Provided data:
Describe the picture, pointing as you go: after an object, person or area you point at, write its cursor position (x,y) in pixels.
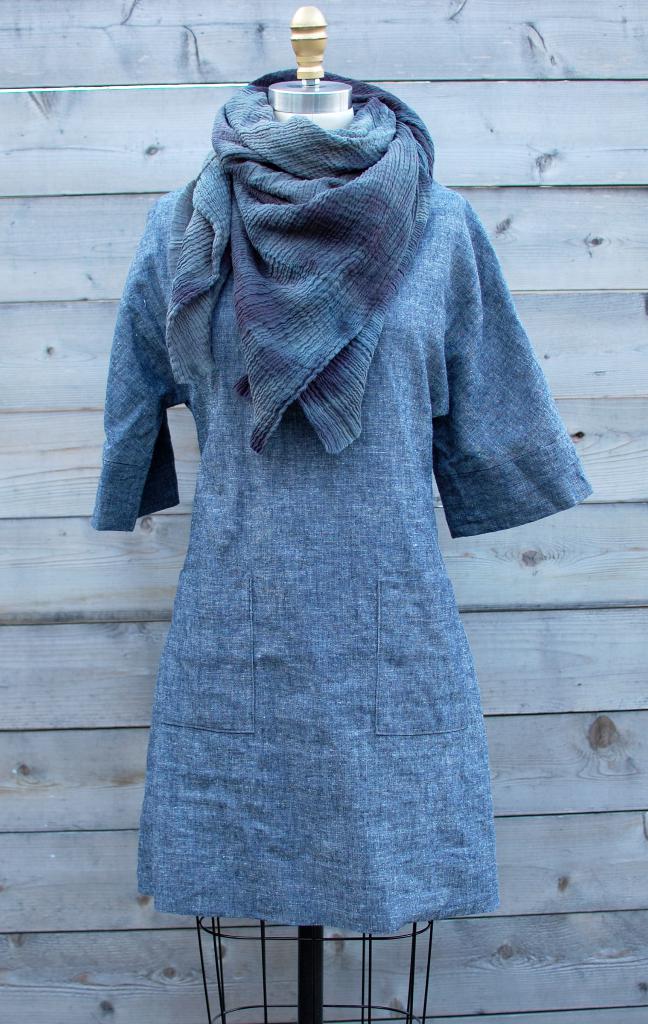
The picture consists of a dress (235,513) to a mannequin (306,49). The dress (293,603) is in blue color. In the background (31,141) there is a wooden wall (69,727).
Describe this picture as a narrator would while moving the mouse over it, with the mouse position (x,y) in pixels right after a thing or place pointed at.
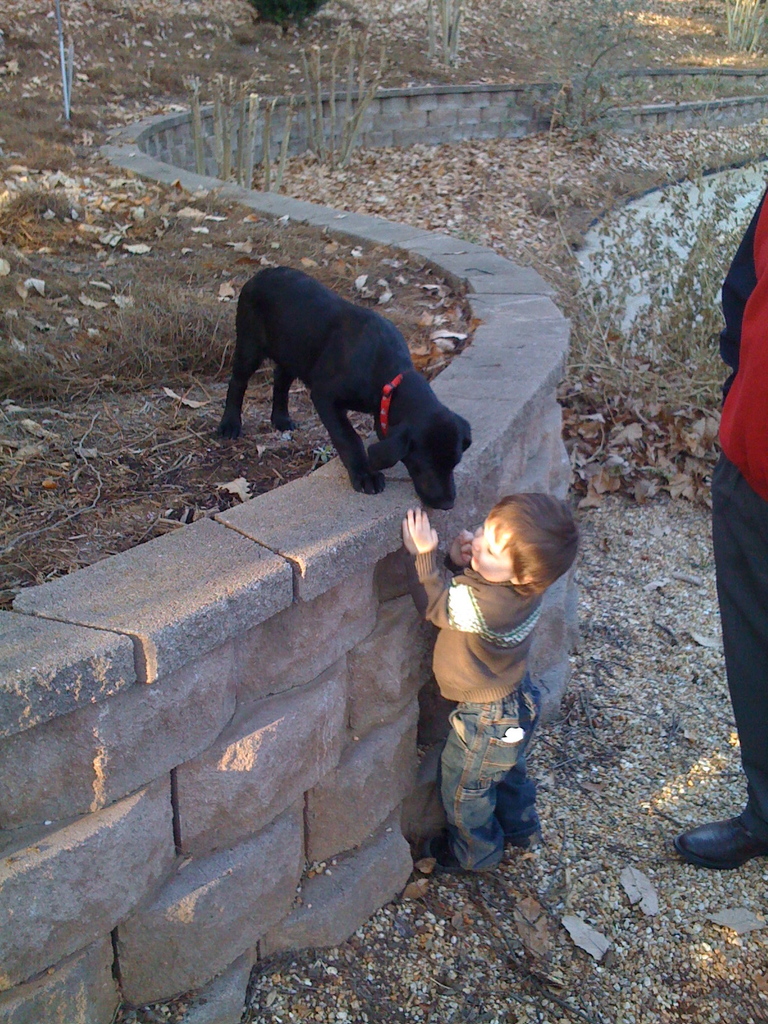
There is a small boy (458,575) standing near the brick wall (537,413). On the wall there is a black dog (325,399). Near to the boy (517,784) a person (724,643) is standing. In the background (641,354) there are small plants (312,140). On the floor (331,197) there are dried leaves (561,214).
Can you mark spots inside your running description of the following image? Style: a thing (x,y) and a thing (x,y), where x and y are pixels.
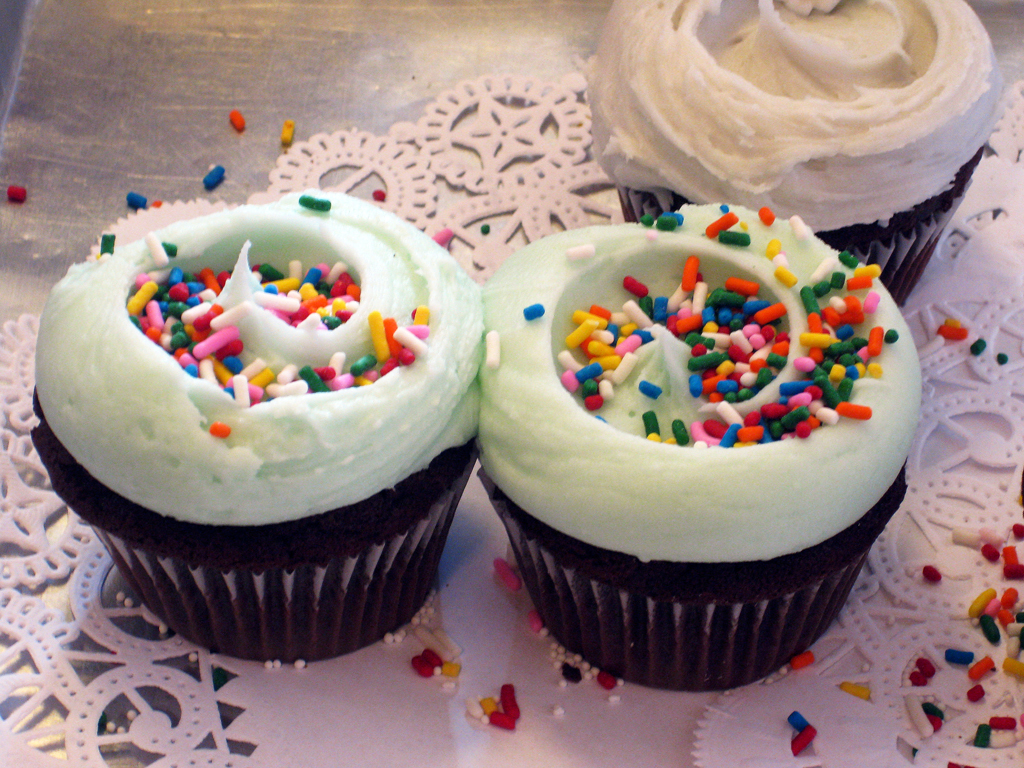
On the left side (202,520), there is a cupcake (154,271) having a cream (272,502). On the right side (916,156), there are two cupcakes (917,170) having creams (798,87), arranged on a surface (701,703), on which there are some objects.
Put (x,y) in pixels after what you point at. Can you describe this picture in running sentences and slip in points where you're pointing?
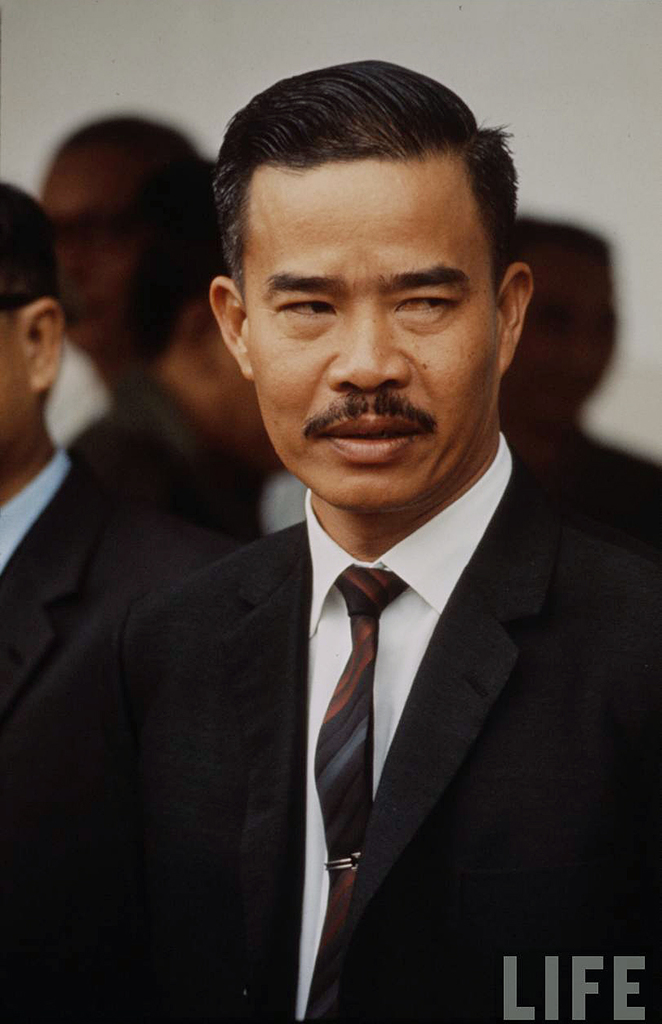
In this picture there is a man (409,1003) with black suit (556,588) is standing. At the back (112,359) there are group of people (5,453). At the bottom right (593,970) there is text (582,997).
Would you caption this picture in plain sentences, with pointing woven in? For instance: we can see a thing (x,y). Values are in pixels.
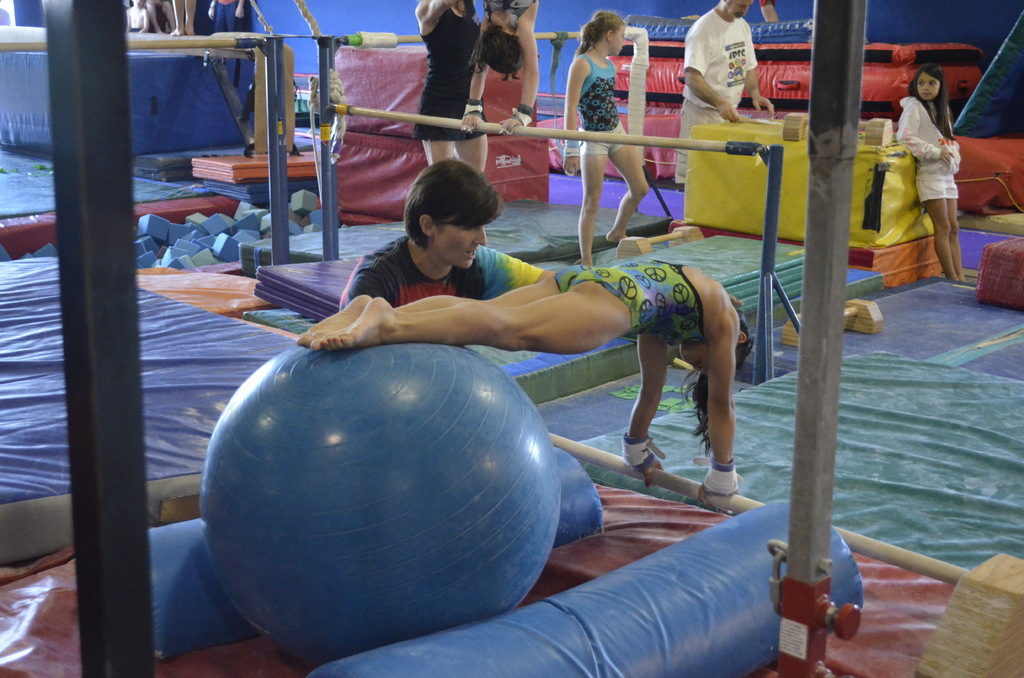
In this image I can see few people (523,304) doing some exercises and few people (446,204) are training them. Here I can see some equipment (103,287) which is used for exercise. At the bottom (456,510) there is a blue color ball (325,479).
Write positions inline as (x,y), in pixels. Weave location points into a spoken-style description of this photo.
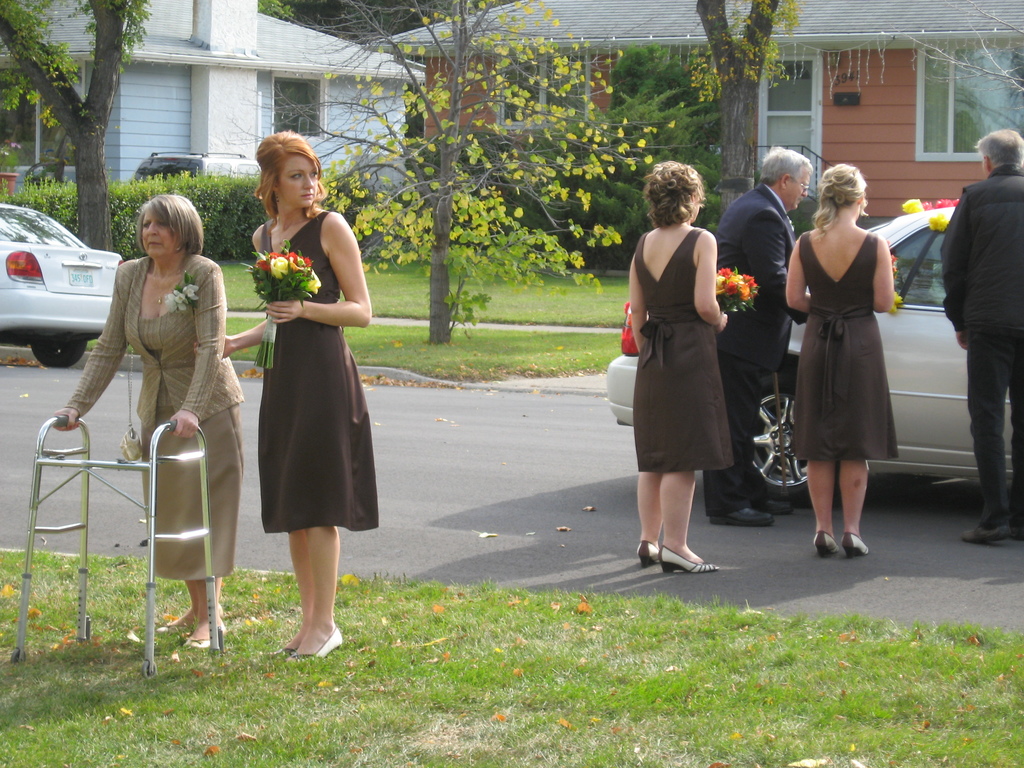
This image consists of few persons (336,390), they are holding flowers (266,298). At the bottom (494,615), we can see green grass (503,613) and a road (956,503). In the front (110,251), there are two cars (62,297). In the background (30,119), we can see the houses (505,110) along with the trees (86,153) and plants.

Task prompt:
Please copy the data shown above precisely, leaving the images out.

Answer for this exercise:
Describe the picture, pointing as you go: after an object, person or area you point at, write its cursor position (x,y) in pixels.
The picture consists of a dress (235,513) to a mannequin (306,49). The dress (293,603) is in blue color. In the background (31,141) there is a wooden wall (69,727).
Describe this picture as a narrator would while moving the mouse over it, with the mouse position (x,y) in pixels right after a thing or place pointed at.
There is a small boy (458,575) standing near the brick wall (537,413). On the wall there is a black dog (325,399). Near to the boy (517,784) a person (724,643) is standing. In the background (641,354) there are small plants (312,140). On the floor (331,197) there are dried leaves (561,214).
Can you mark spots inside your running description of the following image? Style: a thing (x,y) and a thing (x,y), where x and y are pixels.
On the left side (202,520), there is a cupcake (154,271) having a cream (272,502). On the right side (916,156), there are two cupcakes (917,170) having creams (798,87), arranged on a surface (701,703), on which there are some objects.
Put (x,y) in pixels after what you point at. Can you describe this picture in running sentences and slip in points where you're pointing?
In this picture there is a man (409,1003) with black suit (556,588) is standing. At the back (112,359) there are group of people (5,453). At the bottom right (593,970) there is text (582,997).
Would you caption this picture in plain sentences, with pointing woven in? For instance: we can see a thing (x,y). Values are in pixels.
In this image I can see few people (523,304) doing some exercises and few people (446,204) are training them. Here I can see some equipment (103,287) which is used for exercise. At the bottom (456,510) there is a blue color ball (325,479).
Write positions inline as (x,y), in pixels. Weave location points into a spoken-style description of this photo.
This image consists of few persons (336,390), they are holding flowers (266,298). At the bottom (494,615), we can see green grass (503,613) and a road (956,503). In the front (110,251), there are two cars (62,297). In the background (30,119), we can see the houses (505,110) along with the trees (86,153) and plants.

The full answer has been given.